課題 1: リオ五輪に関する文章では、ブラジルのGDPが昨年1年で3.8%落ち込んだのは何の結果とされているか。1〜3文で説明してください。
課題 2: リオ五輪に関する文章を、最後の文に続けて書き継ぐこと。

----- 学習テキスト

前憂後患---Rio五輪

幕開け目前のRio五輪。リスク山積の国内事情の中で難産必至だ。

2009年、Madrid, Tokyo, Chicagoを退け、南米初の五輪開催を勝ち取ったBrazilだが、2008年の財政危機からいち早く立ち直ったものの、その後はどうか? 

好況下、Lula 大統領は高い人気をバックに、数100万人に及ぶ貧困層の生活改善を図るための一連の政策に巨額を投資。経済誌はブラジルは早晩、英仏を追い抜き世界第五の経済大国になるだろうと予測した。


Lula大統領自身、「ブラジルをこんなに誇りに感じたことはかつてない」とRio五輪開催決定に感涙。「我が国の偉大さを世界に立証する絶好の機会だ」「コカパバーナビーチで大パーティをやろう」と息巻いた。
ところが、五輪開会式を8月5日に控え、浮かれ騒ぐ者は誰もいない。奈落に落とされたように今ブラジルは経済・社会・政治状況が激変し、難問に直面している。
国内石油会社最大手Petrobrasを巡る大汚職スキャンダルが発生した。政府高官や財界の大物に捜査のメスが入った。

Lula大統領の後継Rousseff大統領が弾劾され、Lula 氏自身も取り調べを受けている。その結果、GDPが昨年1年で3.8%暴落し、Rioをはじめ主要都市が財政破綻、国の財政も危険な淵にあり、公務員の給与は遅配、期待された公共投資・福祉予算もカット。超インフレを招き、犯罪の増加に対し、治安警備予算は削減される有様だ。おまけにZikaウイルスに襲われ、ブラジル経済は英仏はおろか印伊にも追い抜かれ世界9位に降下した。

----------
----- 記録一覧

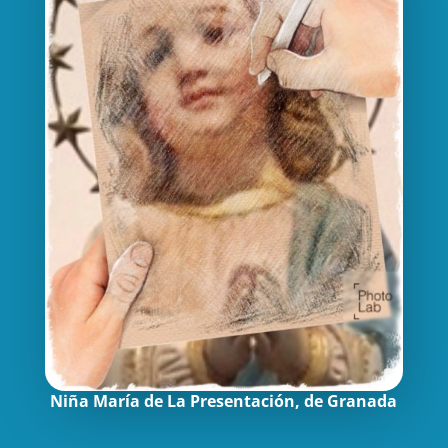
Niña María de La Presentación, de Granada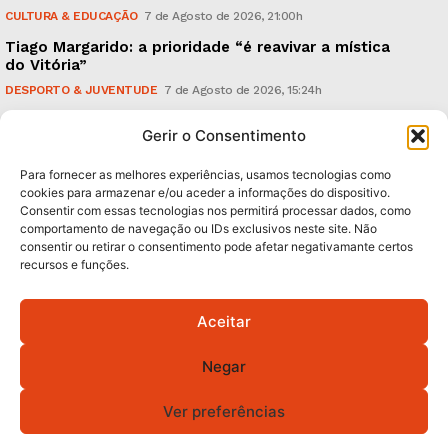
CULTURA & EDUCAÇÃO
7 de Agosto de 2026, 21:00h
Tiago Margarido: a prioridade “é reavivar a mística
do Vitória”
DESPORTO & JUVENTUDE
7 de Agosto de 2026, 15:24h
Cheias: rede inteligente de sensores monitoriza
Gerir o Consentimento
caudais e antecipa situações de risco
AMBIENTE
7 de Agosto de 2026, 12:19h
Para fornecer as melhores experiências, usamos tecnologias como
cookies para armazenar e/ou aceder a informações do dispositivo.
Consentir com essas tecnologias nos permitirá processar dados, como
Subscreva Newsletter:
comportamento de navegação ou IDs exclusivos neste site. Não
consentir ou retirar o consentimento pode afetar negativamante certos
recursos e funções.
Aceitar
QUERO ADERIR
Negar
Li e aceito a
Política de Privacidade
.
Ver preferências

----------

解答欄 1: 国内石油会社最大手Petrobrasを巡る大汚職スキャンダルが起き、政府高官や財界の大物に捜査のメスが入った。さらに、Lula大統領の後継であるRousseff大統領が弾劾され、Lula氏自身も取り調べを受けている。これらの結果とされている。

解答欄 2:
汚職にZika熱に加え資金不足。世界のアスリートの中には出場を辞退する者さえ現れている。五輪予算は削減され、開閉会式の規模も縮小されるだろう。
6月中旬リオ市長が"public calamity"(社会災禍)にあると宣言した。まるで自然の大災害に見舞われた時のようだ。確かに市の財政は破綻し、財政援助無しには五輪開催が不可能になりかねない。中でも、インフラ整備が待ったなしだ。政府は💲85千万を借り入れ、その一部を、現在大幅遅れとなっている、メイン競技場に通じる<新幹線>の完成にあてる計画だが、予定道路に今もホームレスが・・・。

もちろんそれでも競技は始まり、続くだろう。世界はTV画面に釘づけになる。素晴らしいシーンが繰り広げられるだろう。五輪というものは、一旦オープンすれば、開催都市のかかえる難題を尻目に、沸騰するものだ。8月21日の閉会後も世界は動きを止めない。

"祭典"のあとリオの市民は? ---"The people of Rio will be left to pick up the pieces"--寂しく町の修復-後片付けにあたるだろう。